◆ **Activity**
Turn the entries into a Markdown table with the columns "Row" and "Line," numbering each row and leaving out blank lines. Begin at the line that has "To the nearest" and stop at the end of the entries, and omit the pictures.

◆ **Given data**

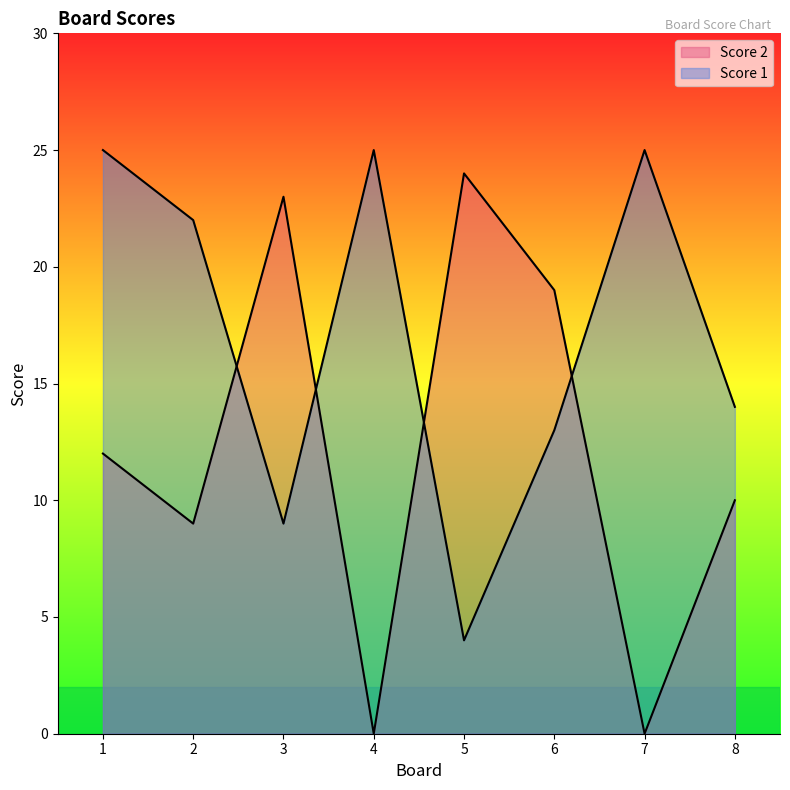

Count the number of data series in this chart.

2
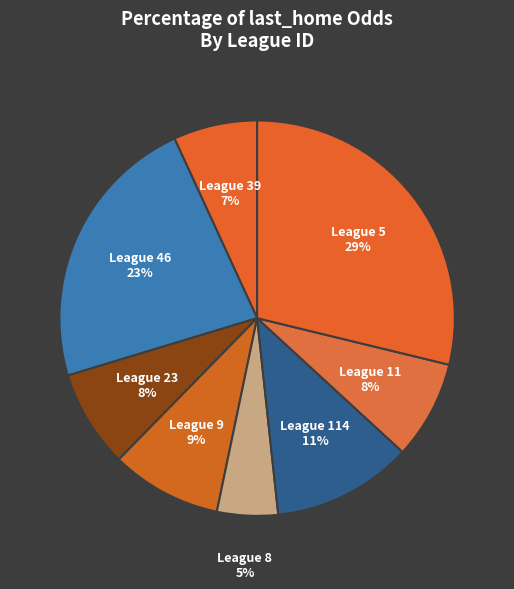

To the nearest percent, what portion does League 5 represent?

29%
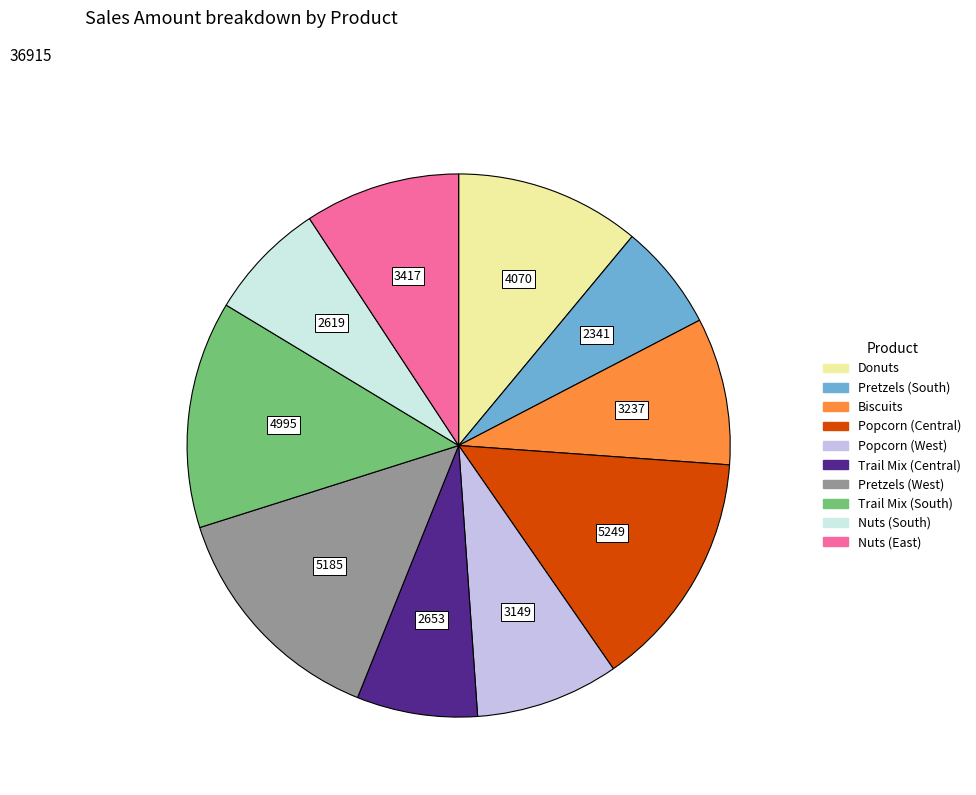

Which slice is the smallest?

Pretzels (South)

◆ **Answer box**
| Row | Line |
|---|---|
| 1 | To the nearest percent, what portion does League 5 represent? |
| 2 | 29% |
| 3 | Which slice is the smallest? |
| 4 | Pretzels (South) |